TEXT PASSAGE START

Forest fire detection in aerial vehicle videos using a deep ensemble neural network model


Aircraft Engineering and Aerospace Technology, vol.95, no.8, pp.1257-1267, 2023 (SCI-Expanded) identifier identifier

  • Publication Type: Article / Article
  • Volume: 95 Issue: 8
  • Publication Date: 2023
  • Doi Number: 10.1108/aeat-01-2022-0004
  • Journal Name: Aircraft Engineering and Aerospace Technology
  • Journal Indexes: Science Citation Index Expanded (SCI-EXPANDED), Scopus, Academic Search Premier, ABI/INFORM, Aerospace Database, Compendex, INSPEC
  • Page Numbers: pp.1257-1267
  • Keywords: Aerial vehicle videos, Deep neural networks, Ensemble model, Forest fire detection
  • Erciyes University Affiliated: Yes


Purpose: The purpose of this paper is to present a deep ensemble neural network model for the detection of forest fires in aerial vehicle videos. Design/methodology/approach: Presented deep ensemble models include four convolutional neural networks (CNNs): a faster region-based CNN (Faster R-CNN), a simple one-stage object detector (RetinaNet) and two different versions of the you only look once (Yolo) models. The presented method generates its output by fusing the outputs of these different deep learning (DL) models. Findings: The presented fusing approach significantly improves the detection accuracy of fire incidents in the input data. Research limitations/implications: The computational complexity of the proposed method which is based on combining four different DL models is relatively higher than that of using each of these models individually. On the other hand, however, the performance of the proposed approach is considerably higher than that of any of the four DL models. Practical implications: The simulation results show that using an ensemble model is quite useful for the precise detection of forest fires in real time through aerial vehicle videos or images. Social implications: By this method, forest fires can be detected more efficiently and precisely. Because forests are crucial breathing resources of the earth and a shelter for many living creatures, the social impact of the method can be considered to be very high. Originality/value: This study fuses the outputs of different DL models into an ensemble model. Hence, the ensemble model provides more potent and beneficial results than any of the single models.

TEXT PASSAGE END
DATA EXTRACT START

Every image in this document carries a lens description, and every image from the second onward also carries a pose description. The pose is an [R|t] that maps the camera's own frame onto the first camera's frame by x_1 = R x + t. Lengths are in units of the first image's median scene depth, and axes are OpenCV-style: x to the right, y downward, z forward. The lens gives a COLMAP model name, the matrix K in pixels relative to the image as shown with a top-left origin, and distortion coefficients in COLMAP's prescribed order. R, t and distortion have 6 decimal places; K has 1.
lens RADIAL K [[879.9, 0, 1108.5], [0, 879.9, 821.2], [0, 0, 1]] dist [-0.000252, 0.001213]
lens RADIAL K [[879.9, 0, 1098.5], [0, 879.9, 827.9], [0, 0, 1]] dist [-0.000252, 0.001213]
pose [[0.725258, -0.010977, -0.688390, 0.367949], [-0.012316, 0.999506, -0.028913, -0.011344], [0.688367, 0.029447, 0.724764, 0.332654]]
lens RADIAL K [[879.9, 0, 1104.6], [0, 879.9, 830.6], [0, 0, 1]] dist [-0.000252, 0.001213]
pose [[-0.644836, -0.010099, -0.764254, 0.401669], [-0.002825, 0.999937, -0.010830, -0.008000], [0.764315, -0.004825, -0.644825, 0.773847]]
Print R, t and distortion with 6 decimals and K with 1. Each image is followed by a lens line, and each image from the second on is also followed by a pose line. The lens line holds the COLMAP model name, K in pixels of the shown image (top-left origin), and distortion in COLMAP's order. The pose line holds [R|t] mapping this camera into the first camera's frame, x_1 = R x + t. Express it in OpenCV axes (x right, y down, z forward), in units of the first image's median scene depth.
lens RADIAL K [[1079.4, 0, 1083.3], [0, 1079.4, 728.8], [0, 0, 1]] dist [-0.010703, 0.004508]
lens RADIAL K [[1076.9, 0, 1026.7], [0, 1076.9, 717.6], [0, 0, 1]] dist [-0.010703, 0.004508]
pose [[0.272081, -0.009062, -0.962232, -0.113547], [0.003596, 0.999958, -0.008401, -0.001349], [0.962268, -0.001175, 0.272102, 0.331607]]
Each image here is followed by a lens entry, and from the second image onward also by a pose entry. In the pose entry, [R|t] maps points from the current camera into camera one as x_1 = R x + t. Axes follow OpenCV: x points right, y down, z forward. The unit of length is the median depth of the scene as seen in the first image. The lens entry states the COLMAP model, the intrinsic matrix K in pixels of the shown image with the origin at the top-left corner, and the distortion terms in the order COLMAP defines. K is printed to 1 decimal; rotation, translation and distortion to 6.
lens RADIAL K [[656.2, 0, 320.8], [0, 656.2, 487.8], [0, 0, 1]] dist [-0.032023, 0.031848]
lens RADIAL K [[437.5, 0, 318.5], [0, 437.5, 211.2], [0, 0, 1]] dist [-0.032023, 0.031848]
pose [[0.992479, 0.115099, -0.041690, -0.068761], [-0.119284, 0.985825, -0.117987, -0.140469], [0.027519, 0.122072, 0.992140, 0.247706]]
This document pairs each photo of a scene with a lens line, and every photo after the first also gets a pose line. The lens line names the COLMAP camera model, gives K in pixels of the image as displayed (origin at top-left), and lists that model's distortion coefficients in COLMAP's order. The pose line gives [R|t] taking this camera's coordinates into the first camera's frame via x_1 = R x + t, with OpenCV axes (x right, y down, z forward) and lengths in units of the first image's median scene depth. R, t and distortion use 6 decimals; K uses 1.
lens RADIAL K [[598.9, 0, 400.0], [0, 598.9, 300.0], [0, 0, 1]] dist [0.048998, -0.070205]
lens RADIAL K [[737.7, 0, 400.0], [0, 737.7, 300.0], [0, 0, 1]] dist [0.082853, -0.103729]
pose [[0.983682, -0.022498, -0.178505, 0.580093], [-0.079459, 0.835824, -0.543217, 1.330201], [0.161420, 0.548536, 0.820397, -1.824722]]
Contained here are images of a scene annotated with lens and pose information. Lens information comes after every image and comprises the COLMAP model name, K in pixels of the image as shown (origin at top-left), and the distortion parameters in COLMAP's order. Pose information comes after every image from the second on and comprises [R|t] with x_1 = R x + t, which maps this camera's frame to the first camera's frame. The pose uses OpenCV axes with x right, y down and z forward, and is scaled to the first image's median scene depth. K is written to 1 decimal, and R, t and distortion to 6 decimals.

DATA EXTRACT END

WORK ORDER:
Answer these about the forest fire detection article:
1. Which journal published it?
2. How many convolutional neural networks does the presented ensemble include?
3. What drawback of the proposed method is given under research limitations?
The material has no role in this exercise.

WRITTEN ANSWER:
1. Aircraft Engineering and Aerospace Technology.
2. Four.
3. Its computational complexity is relatively higher than that of using each of the four deep learning models individually.